Slightly more advanced network setups might include 2 wireless routers that "wirelessly bridge" a connection. The same would hold true in this network arrangement. One of the wireless routers will likely be offering a DHCP server currently. You would simply disable that server, the wireless bridge will remain intact.
The terms that seem to be most confusing are relating to routing. A router is a slightly more sophisticated device that 'routes' packets to their destination. Often times (and with newer equipment) switches will contain a bit of 'intelligence' that also routes packets to their destination which really helps to confuse and blur the lines of router/switch. So, a wireless *router* (when referring to home networking) is simply a router with built in wireless capabilities. A non-wireless router is simply a router with a built in switch (again just talking home networking equipment, industrial stuff may differ, but the idea is the same). A hybrid router (most often what you buy) is a wired router, a 4-8 port wired switch and wireless access point all in 1 device.
The same thing applies to every one of those devices. If you have multiple devices, you should have already disabled 1 or more DHCP servers anyway; and if you haven't, do it
In a really lame diagram, here is what it might look like:
--->DSL Modem/router (DHCP disabled)---->Wireless Router---->wireless devices
------->other wireless or wired routers (with DHCP disabled)
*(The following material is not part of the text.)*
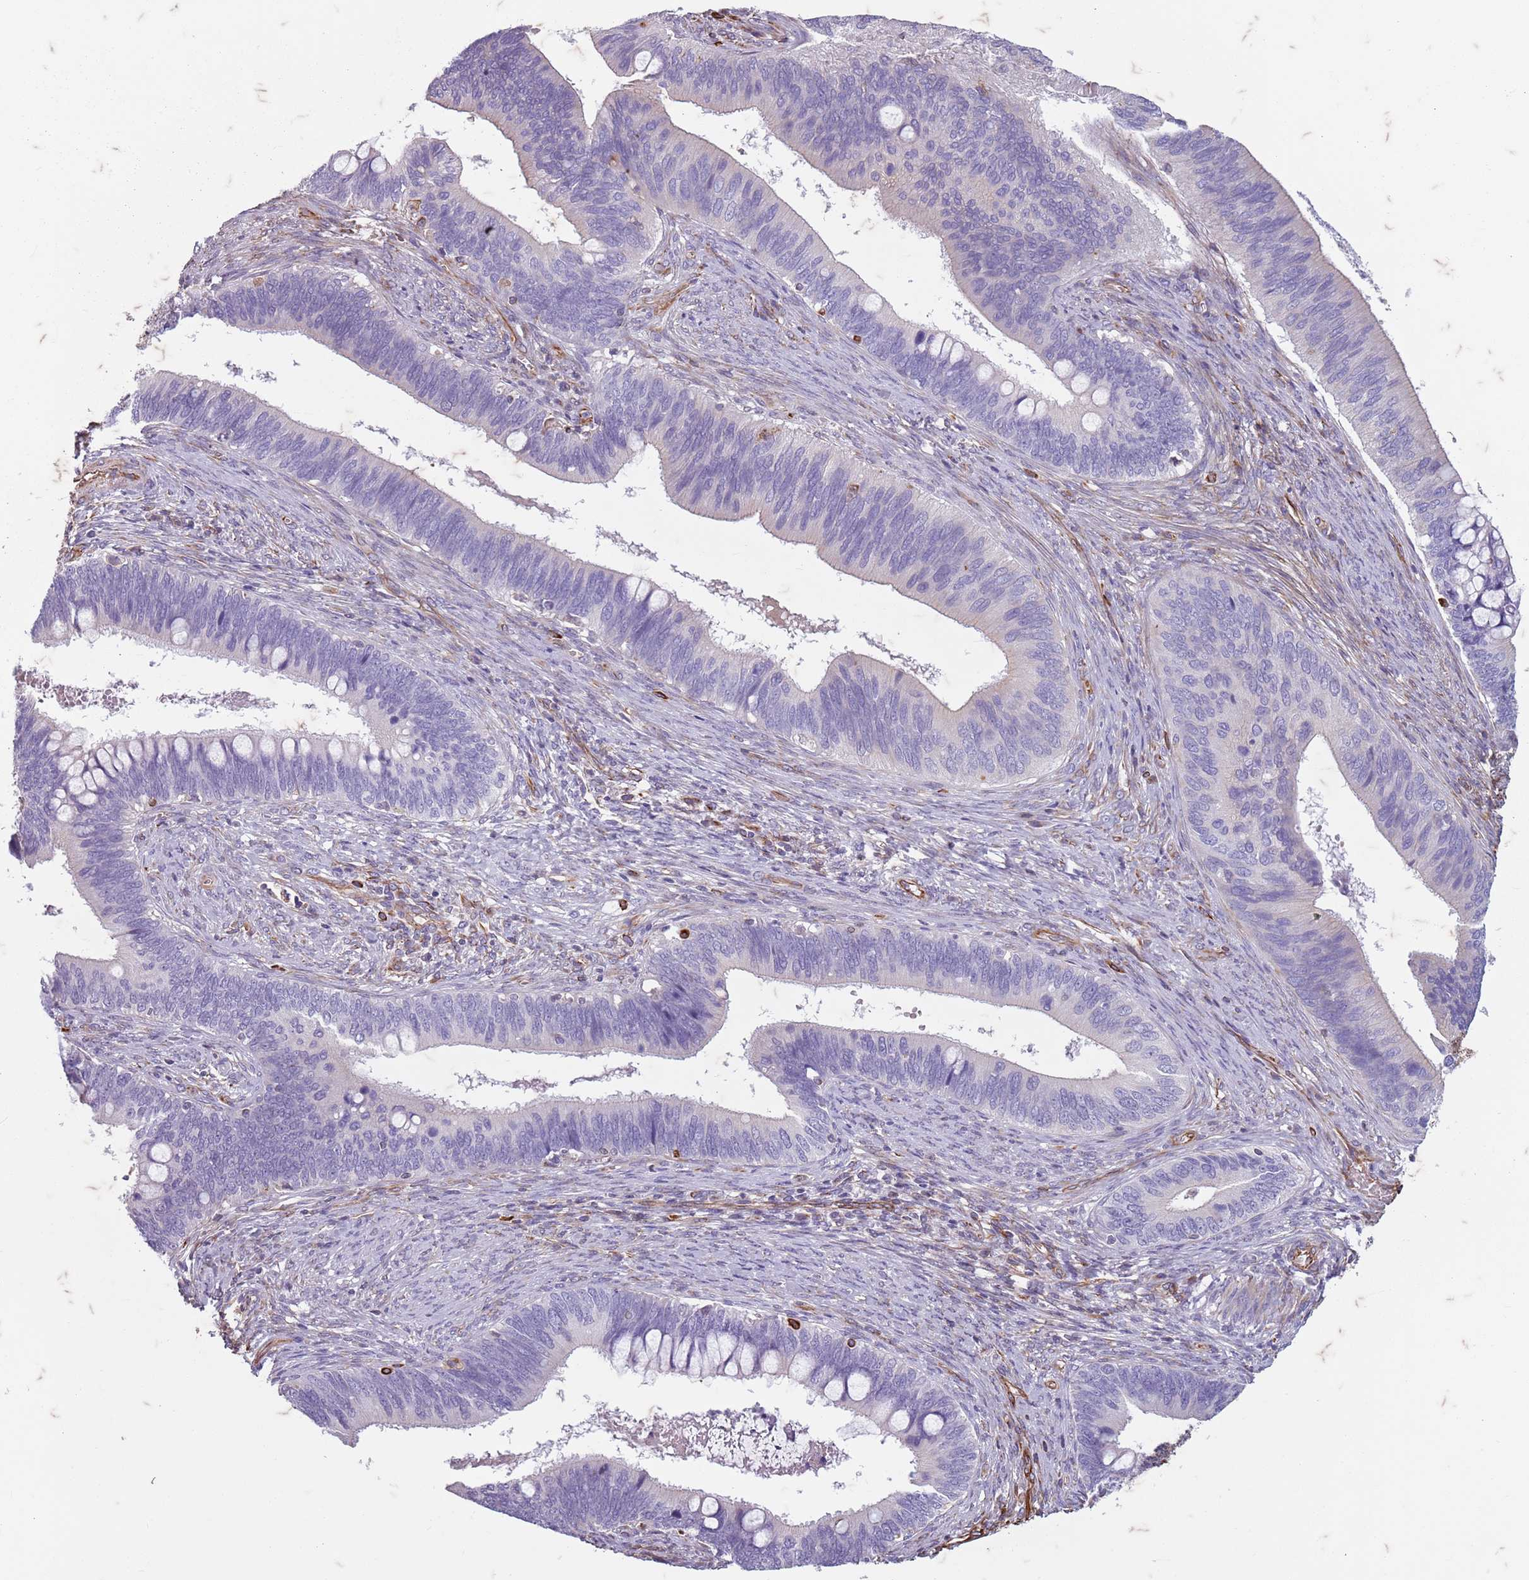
{"staining": {"intensity": "negative", "quantity": "none", "location": "none"}, "tissue": "cervical cancer", "cell_type": "Tumor cells", "image_type": "cancer", "snomed": [{"axis": "morphology", "description": "Adenocarcinoma, NOS"}, {"axis": "topography", "description": "Cervix"}], "caption": "A high-resolution micrograph shows immunohistochemistry (IHC) staining of cervical cancer, which displays no significant expression in tumor cells.", "gene": "TAS2R38", "patient": {"sex": "female", "age": 42}}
That second device that everything is connected to; that *should* be the only device in your network running a DHCP server (and if it's not, get your network setup so it is). Once you are ready to install LinuxMCE, disable that single DHCP server that was performing the DHCP functions for the entire house. Then, when you install LinuxMCE on your core machine (that is probably wired to one of your routers, preferably your main router via a gigabit connection) it will begin performing the DHCP server functions.